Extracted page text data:

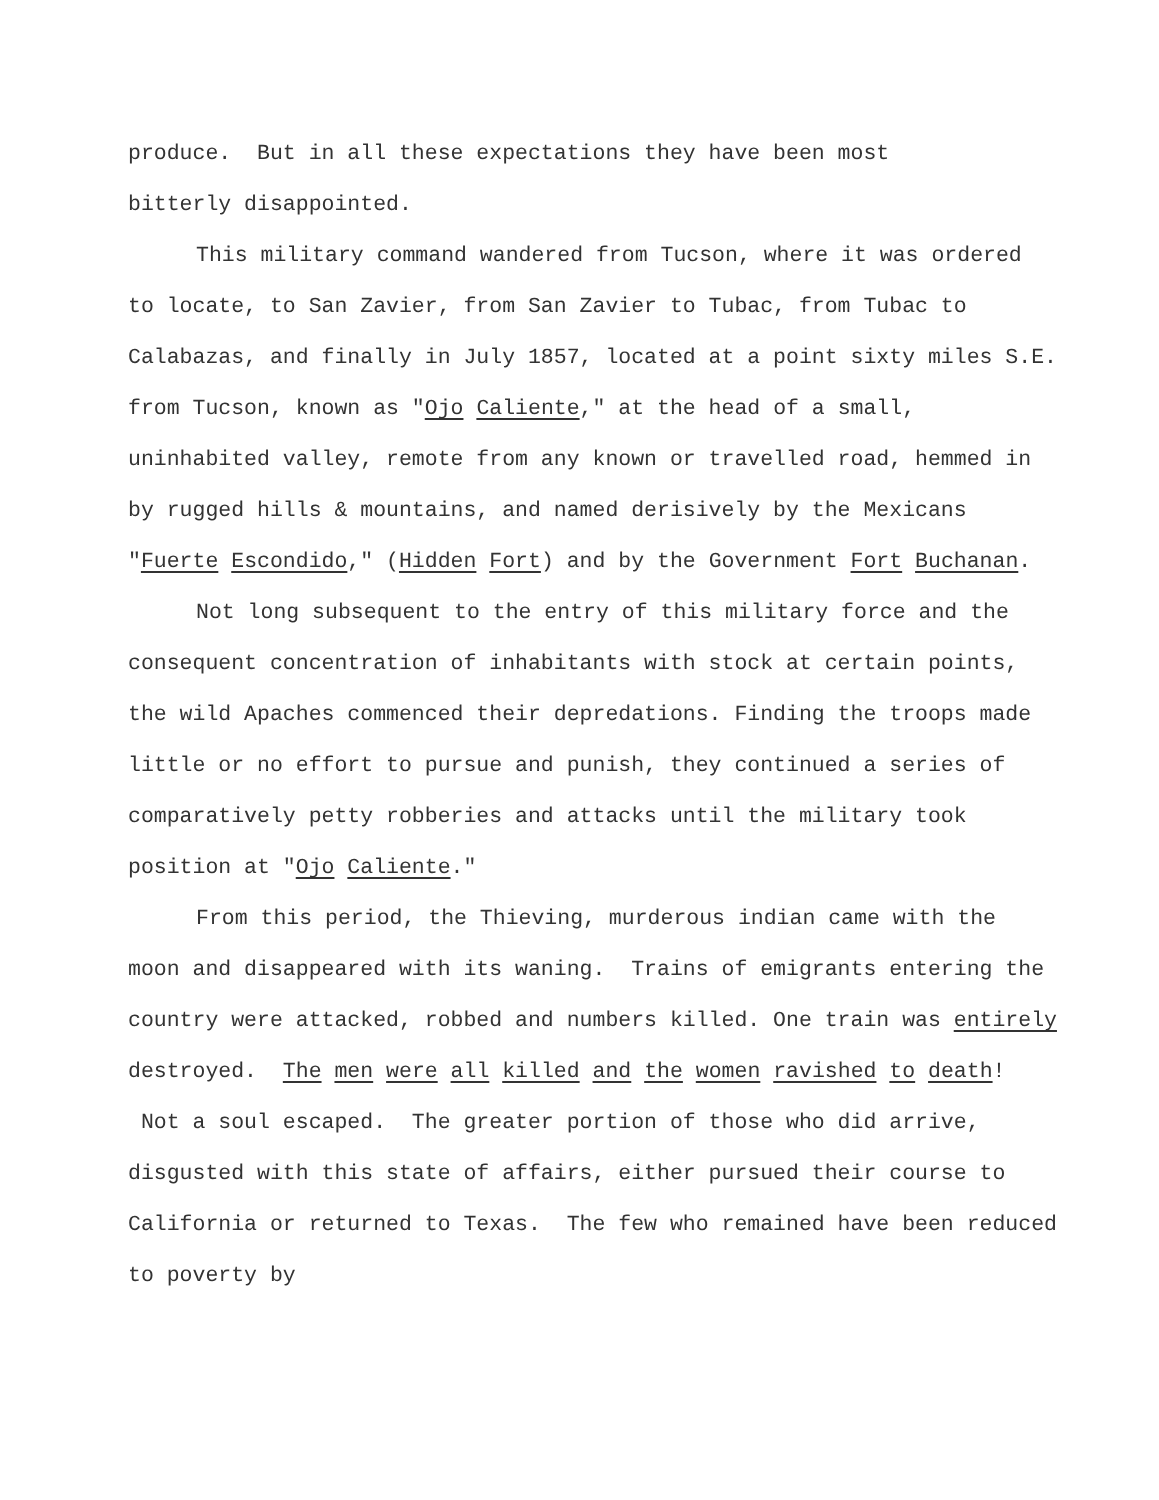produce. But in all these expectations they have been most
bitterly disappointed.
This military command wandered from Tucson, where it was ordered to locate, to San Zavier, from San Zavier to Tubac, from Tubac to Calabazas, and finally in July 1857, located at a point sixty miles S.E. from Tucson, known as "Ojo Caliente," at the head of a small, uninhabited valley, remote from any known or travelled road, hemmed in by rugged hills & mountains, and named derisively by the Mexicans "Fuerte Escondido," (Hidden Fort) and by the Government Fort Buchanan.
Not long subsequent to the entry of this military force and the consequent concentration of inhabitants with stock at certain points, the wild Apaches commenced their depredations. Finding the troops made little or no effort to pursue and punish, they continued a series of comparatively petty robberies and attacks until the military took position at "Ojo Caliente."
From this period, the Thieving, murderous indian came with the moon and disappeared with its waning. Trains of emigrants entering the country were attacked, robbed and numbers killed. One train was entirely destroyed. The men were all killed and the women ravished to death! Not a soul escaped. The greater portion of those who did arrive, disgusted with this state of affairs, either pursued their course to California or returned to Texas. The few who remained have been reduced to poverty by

* Task details *
Reproduce every entry word for word, but omit the pictures.

* Response area *
produce. But in all these expectations they have been most
bitterly disappointed.
This military command wandered from Tucson, where it was ordered to locate, to San Zavier, from San Zavier to Tubac, from Tubac to Calabazas, and finally in July 1857, located at a point sixty miles S.E. from Tucson, known as "Ojo Caliente," at the head of a small, uninhabited valley, remote from any known or travelled road, hemmed in by rugged hills & mountains, and named derisively by the Mexicans "Fuerte Escondido," (Hidden Fort) and by the Government Fort Buchanan.
Not long subsequent to the entry of this military force and the consequent concentration of inhabitants with stock at certain points, the wild Apaches commenced their depredations. Finding the troops made little or no effort to pursue and punish, they continued a series of comparatively petty robberies and attacks until the military took position at "Ojo Caliente."
From this period, the Thieving, murderous indian came with the moon and disappeared with its waning. Trains of emigrants entering the country were attacked, robbed and numbers killed. One train was entirely destroyed. The men were all killed and the women ravished to death! Not a soul escaped. The greater portion of those who did arrive, disgusted with this state of affairs, either pursued their course to California or returned to Texas. The few who remained have been reduced to poverty by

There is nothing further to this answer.